• **PROMPT**
Render the records below as a JSON list of strings, one string per line and no blank lines. Begin at the line that contains "Source Extractor 2.28.2" and continue through the line that contains "[instrumental pixel values]", including both of those lines.
-- START --
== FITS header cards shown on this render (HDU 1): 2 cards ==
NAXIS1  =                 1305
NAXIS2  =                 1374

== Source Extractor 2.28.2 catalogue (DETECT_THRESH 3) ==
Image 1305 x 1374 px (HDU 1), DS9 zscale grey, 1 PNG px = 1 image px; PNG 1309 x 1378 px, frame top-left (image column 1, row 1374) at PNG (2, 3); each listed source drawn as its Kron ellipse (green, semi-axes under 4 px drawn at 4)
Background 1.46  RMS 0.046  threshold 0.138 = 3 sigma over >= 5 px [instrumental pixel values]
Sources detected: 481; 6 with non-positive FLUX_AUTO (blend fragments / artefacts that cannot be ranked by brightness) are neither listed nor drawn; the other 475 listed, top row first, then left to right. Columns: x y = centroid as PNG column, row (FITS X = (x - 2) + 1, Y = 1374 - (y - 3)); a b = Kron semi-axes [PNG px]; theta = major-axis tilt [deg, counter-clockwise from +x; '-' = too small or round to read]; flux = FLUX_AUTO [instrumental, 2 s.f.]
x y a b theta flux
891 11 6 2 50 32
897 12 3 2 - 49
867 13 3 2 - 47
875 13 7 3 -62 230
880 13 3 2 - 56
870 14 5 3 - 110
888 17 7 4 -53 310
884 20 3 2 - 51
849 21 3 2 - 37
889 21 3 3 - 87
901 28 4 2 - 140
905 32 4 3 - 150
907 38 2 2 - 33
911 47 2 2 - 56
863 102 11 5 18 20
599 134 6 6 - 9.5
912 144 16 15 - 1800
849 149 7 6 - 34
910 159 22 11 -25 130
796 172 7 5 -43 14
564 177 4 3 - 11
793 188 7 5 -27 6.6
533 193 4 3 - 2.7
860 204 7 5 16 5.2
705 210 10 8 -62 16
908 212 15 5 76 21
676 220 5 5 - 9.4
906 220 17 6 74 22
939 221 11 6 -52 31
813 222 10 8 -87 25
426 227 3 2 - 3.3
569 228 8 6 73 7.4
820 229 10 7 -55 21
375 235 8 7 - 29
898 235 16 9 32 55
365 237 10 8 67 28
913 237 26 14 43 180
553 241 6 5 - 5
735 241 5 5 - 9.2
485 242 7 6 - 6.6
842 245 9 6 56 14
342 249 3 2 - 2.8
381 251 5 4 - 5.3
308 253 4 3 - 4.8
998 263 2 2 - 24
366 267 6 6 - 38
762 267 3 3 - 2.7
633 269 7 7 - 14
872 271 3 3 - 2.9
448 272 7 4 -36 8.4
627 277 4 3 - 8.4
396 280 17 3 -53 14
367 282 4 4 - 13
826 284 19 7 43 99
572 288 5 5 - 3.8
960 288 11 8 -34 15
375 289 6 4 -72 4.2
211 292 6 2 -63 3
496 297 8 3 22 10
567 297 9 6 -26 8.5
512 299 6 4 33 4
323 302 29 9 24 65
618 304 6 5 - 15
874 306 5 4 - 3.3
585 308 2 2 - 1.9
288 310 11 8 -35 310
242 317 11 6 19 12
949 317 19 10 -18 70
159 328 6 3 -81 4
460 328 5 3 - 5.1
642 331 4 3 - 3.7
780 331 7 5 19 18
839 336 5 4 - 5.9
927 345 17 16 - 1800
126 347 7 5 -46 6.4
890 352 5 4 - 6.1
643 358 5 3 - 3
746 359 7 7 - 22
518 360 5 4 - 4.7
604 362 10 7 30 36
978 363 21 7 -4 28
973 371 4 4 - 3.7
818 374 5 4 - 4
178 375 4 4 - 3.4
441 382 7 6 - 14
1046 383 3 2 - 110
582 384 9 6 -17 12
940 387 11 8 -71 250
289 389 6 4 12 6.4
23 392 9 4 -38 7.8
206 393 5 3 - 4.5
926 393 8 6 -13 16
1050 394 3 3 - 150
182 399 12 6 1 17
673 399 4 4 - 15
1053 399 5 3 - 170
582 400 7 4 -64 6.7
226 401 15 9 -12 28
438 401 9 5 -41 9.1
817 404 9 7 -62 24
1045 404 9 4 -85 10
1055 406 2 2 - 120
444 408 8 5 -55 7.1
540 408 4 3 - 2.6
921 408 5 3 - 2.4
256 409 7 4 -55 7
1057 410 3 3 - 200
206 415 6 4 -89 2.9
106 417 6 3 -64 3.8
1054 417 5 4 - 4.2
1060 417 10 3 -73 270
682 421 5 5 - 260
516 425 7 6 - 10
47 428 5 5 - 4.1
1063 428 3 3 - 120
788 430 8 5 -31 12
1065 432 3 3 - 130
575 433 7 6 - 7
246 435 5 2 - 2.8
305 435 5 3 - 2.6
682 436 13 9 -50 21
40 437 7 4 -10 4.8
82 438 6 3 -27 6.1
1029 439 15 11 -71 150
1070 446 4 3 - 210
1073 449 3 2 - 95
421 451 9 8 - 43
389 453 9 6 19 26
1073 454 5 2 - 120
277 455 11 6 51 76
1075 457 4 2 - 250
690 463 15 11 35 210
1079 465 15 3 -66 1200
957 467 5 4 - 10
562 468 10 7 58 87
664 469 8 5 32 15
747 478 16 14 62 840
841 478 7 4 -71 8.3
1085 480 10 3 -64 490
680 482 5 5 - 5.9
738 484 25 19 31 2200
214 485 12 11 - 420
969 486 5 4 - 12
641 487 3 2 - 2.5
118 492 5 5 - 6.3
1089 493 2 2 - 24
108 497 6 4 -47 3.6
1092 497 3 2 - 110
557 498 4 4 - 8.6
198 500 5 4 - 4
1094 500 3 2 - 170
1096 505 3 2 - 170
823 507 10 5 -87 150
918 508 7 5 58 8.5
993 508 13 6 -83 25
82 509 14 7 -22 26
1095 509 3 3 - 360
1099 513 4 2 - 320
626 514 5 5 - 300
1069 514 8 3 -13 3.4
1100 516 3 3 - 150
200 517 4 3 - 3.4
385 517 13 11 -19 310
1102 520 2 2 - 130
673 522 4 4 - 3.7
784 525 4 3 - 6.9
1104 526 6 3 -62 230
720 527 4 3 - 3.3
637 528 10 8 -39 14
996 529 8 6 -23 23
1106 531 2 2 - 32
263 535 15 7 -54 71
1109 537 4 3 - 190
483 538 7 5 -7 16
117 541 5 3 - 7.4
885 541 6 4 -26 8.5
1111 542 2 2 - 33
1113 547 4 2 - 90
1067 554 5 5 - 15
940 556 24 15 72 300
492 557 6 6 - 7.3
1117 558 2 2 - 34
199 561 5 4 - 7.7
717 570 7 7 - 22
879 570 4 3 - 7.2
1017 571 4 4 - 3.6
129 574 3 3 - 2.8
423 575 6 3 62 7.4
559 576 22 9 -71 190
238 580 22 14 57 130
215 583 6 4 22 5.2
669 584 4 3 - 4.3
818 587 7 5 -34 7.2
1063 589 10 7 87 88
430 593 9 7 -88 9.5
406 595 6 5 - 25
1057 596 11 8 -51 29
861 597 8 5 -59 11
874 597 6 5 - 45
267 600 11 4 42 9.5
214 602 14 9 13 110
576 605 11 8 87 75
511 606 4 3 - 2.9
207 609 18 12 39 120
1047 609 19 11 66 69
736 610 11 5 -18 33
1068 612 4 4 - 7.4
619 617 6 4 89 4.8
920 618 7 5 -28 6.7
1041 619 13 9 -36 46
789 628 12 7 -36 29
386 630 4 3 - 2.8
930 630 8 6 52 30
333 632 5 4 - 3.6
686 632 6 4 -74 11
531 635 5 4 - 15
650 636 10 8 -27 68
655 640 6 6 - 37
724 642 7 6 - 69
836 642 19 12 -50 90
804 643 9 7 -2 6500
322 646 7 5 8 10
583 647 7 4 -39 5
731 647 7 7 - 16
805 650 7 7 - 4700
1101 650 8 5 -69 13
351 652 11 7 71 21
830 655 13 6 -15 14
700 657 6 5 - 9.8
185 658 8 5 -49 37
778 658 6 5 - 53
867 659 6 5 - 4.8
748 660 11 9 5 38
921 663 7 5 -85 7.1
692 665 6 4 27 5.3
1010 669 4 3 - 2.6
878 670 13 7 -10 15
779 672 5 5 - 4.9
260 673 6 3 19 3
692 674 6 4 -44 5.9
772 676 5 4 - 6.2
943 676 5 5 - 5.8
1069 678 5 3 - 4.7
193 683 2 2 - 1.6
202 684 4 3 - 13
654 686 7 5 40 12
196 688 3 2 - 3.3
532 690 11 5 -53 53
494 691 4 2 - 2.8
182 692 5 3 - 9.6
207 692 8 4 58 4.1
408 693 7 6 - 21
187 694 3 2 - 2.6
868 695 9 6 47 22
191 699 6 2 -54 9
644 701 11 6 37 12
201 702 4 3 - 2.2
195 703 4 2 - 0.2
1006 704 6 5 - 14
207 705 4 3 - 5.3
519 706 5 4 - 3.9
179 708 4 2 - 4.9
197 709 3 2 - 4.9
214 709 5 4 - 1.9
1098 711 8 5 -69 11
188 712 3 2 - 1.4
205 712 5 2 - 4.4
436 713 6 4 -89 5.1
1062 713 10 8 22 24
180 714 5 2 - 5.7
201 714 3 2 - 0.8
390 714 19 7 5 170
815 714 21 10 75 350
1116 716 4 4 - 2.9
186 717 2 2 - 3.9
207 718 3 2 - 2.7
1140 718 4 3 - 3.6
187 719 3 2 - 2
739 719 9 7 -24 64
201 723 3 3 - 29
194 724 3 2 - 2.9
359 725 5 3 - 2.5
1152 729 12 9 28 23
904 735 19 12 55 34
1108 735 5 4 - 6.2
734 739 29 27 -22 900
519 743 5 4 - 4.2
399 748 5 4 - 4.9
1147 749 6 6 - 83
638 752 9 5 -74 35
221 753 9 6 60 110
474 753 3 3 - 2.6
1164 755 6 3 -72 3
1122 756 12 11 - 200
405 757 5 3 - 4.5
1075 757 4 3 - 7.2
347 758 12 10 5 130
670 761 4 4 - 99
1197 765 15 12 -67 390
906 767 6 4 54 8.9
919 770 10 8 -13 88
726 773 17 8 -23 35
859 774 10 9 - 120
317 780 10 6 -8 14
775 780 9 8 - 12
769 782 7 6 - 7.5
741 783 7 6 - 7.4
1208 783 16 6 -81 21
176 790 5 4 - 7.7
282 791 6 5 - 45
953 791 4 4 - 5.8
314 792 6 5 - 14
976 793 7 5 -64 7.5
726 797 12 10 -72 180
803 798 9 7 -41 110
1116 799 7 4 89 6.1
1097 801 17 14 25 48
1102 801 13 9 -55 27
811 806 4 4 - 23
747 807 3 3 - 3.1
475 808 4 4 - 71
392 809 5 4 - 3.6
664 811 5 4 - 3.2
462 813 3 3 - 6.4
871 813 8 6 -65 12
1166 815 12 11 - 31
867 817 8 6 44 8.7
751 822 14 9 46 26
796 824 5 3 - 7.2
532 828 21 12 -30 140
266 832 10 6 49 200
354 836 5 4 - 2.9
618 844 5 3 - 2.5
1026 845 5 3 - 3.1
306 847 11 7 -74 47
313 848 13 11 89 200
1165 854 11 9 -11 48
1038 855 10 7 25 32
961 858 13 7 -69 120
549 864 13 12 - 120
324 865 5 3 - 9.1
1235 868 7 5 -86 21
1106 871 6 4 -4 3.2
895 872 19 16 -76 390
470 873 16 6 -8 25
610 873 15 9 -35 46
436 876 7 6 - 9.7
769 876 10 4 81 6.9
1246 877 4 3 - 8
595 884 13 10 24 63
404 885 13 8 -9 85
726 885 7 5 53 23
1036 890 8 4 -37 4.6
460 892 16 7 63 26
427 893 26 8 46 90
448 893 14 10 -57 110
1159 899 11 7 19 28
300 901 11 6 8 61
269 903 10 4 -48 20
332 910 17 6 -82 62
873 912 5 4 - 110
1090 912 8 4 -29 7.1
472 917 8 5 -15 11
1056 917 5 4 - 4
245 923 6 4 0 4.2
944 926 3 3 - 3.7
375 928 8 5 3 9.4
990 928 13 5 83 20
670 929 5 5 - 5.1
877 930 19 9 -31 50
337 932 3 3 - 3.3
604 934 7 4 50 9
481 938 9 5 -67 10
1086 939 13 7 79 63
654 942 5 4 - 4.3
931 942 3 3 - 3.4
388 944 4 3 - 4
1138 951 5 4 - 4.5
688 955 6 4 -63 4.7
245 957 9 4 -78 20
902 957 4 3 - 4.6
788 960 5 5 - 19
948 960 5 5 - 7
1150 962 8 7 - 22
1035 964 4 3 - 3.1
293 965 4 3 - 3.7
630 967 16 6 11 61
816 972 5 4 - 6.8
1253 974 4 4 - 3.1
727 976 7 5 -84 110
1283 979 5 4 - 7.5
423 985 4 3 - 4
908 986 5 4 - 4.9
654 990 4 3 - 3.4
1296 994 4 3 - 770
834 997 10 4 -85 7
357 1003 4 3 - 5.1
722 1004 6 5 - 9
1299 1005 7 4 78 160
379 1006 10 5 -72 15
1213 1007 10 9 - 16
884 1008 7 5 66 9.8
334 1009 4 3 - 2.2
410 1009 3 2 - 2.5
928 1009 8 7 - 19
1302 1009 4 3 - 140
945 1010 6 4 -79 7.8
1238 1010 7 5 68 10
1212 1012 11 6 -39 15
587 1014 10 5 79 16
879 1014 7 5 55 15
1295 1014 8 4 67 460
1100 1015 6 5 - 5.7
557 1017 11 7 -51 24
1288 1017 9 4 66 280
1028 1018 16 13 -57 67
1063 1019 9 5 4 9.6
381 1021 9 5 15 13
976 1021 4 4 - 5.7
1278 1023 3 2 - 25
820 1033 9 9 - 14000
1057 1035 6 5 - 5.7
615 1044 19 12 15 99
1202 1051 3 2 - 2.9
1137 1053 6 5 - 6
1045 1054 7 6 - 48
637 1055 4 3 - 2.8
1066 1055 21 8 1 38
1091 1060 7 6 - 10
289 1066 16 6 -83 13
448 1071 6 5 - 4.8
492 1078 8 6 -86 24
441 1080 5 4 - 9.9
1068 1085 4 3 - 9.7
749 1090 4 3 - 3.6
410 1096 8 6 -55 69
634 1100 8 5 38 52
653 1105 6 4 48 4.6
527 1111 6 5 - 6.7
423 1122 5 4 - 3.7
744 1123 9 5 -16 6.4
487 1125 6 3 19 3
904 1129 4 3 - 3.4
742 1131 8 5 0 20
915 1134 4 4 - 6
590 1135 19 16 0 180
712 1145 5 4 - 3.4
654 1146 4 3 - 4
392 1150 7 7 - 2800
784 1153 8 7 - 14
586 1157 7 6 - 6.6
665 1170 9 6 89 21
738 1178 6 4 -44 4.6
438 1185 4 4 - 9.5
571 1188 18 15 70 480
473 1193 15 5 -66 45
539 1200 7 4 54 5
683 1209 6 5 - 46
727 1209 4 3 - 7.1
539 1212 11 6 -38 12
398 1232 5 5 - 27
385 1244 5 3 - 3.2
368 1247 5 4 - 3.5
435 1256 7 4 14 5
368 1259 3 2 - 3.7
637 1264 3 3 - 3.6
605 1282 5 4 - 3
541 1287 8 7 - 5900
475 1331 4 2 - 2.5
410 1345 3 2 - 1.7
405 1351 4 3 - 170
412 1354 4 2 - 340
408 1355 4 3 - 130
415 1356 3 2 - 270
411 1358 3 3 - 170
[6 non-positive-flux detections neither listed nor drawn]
-- END --
• **TASK RESPONSE**
[
  "== Source Extractor 2.28.2 catalogue (DETECT_THRESH 3) ==",
  "Image 1305 x 1374 px (HDU 1), DS9 zscale grey, 1 PNG px = 1 image px; PNG 1309 x 1378 px, frame top-left (image column 1, row 1374) at PNG (2, 3); each listed source drawn as its Kron ellipse (green, semi-axes under 4 px drawn at 4)",
  "Background 1.46  RMS 0.046  threshold 0.138 = 3 sigma over >= 5 px [instrumental pixel values]"
]